[start]

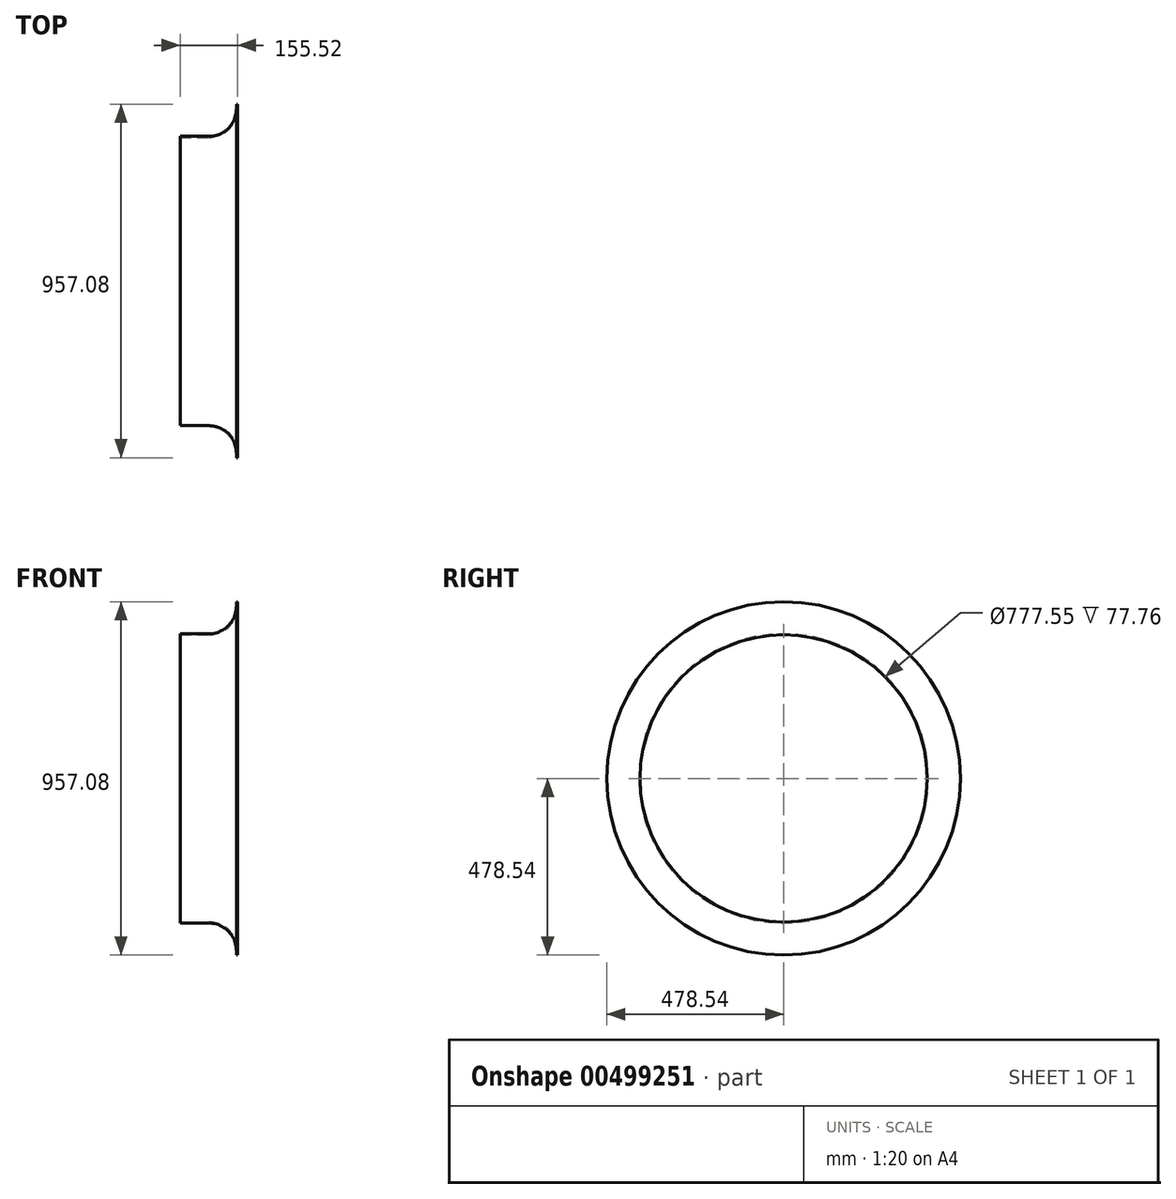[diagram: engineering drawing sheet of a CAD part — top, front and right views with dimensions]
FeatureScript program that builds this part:
annotation { "Feature Type Name" : "Feature", "Feature Type Description" : "" }
export const myFeature = defineFeature(function(context is Context, id is Id, definition is map)
    precondition{}
    {
        {
            var Q0;
            Q0=qCreatedBy(makeId("Front.planeOp"),FACE);
            var sketch = newSketch(context, id + "F0", { "sketchPlane" : qUnion([Q0])});
            skLineSegment(sketch, "E0", {"start": v(0, 478.53) * mm, "end": v(0, 466.53) * mm});
            skLineSegment(sketch, "E1", {"start": v(-77.76, 388.77) * mm, "end": v(-155.52, 388.77) * mm});
            skPoint(sketch, "E2.visualSharp", {"position": v(0, 388.77) * mm});
            skArc(sketch, "E2.filletArc", {"start": v(-77.76, 388.77) * mm, "mid": v(-22.78, 411.55) * mm, "end": v(0, 466.53) * mm});
            skLineSegment(sketch, "E3", {"start": v(0, 0) * mm, "end": v(-82.46, 0) * mm, "construction": true});
            skLineSegment(sketch, "E4.0", {"start": v(-77.76, 391.77) * mm, "end": v(-155.52, 391.77) * mm});
            skArc(sketch, "E4.1", {"start": v(-77.76, 391.77) * mm, "mid": v(-24.9, 413.67) * mm, "end": v(-3, 466.53) * mm});
            skLineSegment(sketch, "E4.2", {"start": v(-3, 478.53) * mm, "end": v(-3, 466.53) * mm});
            skLineSegment(sketch, "E5", {"start": v(-3, 478.53) * mm, "end": v(0, 478.53) * mm});
            skLineSegment(sketch, "E6", {"start": v(-155.52, 391.77) * mm, "end": v(-155.52, 388.77) * mm});
            skSolve(sketch);
        }
        {
            var Q0;
            Q0 = qSketchRegion(id + "F0", true);
            var Q1;
            Q1=sQuery(id+"F0.wireOp",EDGE,"E3");
            revolve(context, id + "F1", {"entities" : qUnion([Q0]), "axis" : qUnion([Q1]), "revolveType" : RevolveType.FULL});
        }
    });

[end]

Retype all the rows above character for character, leaving out the pictures.

[diagram: engineering drawing sheet of a CAD part — top, front and right views with dimensions]
FeatureScript program that builds this part:
annotation { "Feature Type Name" : "Feature", "Feature Type Description" : "" }
export const myFeature = defineFeature(function(context is Context, id is Id, definition is map)
    precondition{}
    {
        {
            var Q0;
            Q0=qCreatedBy(makeId("Front.planeOp"),FACE);
            var sketch = newSketch(context, id + "F0", { "sketchPlane" : qUnion([Q0])});
            skLineSegment(sketch, "E0", {"start": v(0, 478.53) * mm, "end": v(0, 466.53) * mm});
            skLineSegment(sketch, "E1", {"start": v(-77.76, 388.77) * mm, "end": v(-155.52, 388.77) * mm});
            skPoint(sketch, "E2.visualSharp", {"position": v(0, 388.77) * mm});
            skArc(sketch, "E2.filletArc", {"start": v(-77.76, 388.77) * mm, "mid": v(-22.78, 411.55) * mm, "end": v(0, 466.53) * mm});
            skLineSegment(sketch, "E3", {"start": v(0, 0) * mm, "end": v(-82.46, 0) * mm, "construction": true});
            skLineSegment(sketch, "E4.0", {"start": v(-77.76, 391.77) * mm, "end": v(-155.52, 391.77) * mm});
            skArc(sketch, "E4.1", {"start": v(-77.76, 391.77) * mm, "mid": v(-24.9, 413.67) * mm, "end": v(-3, 466.53) * mm});
            skLineSegment(sketch, "E4.2", {"start": v(-3, 478.53) * mm, "end": v(-3, 466.53) * mm});
            skLineSegment(sketch, "E5", {"start": v(-3, 478.53) * mm, "end": v(0, 478.53) * mm});
            skLineSegment(sketch, "E6", {"start": v(-155.52, 391.77) * mm, "end": v(-155.52, 388.77) * mm});
            skSolve(sketch);
        }
        {
            var Q0;
            Q0 = qSketchRegion(id + "F0", true);
            var Q1;
            Q1=sQuery(id+"F0.wireOp",EDGE,"E3");
            revolve(context, id + "F1", {"entities" : qUnion([Q0]), "axis" : qUnion([Q1]), "revolveType" : RevolveType.FULL});
        }
    });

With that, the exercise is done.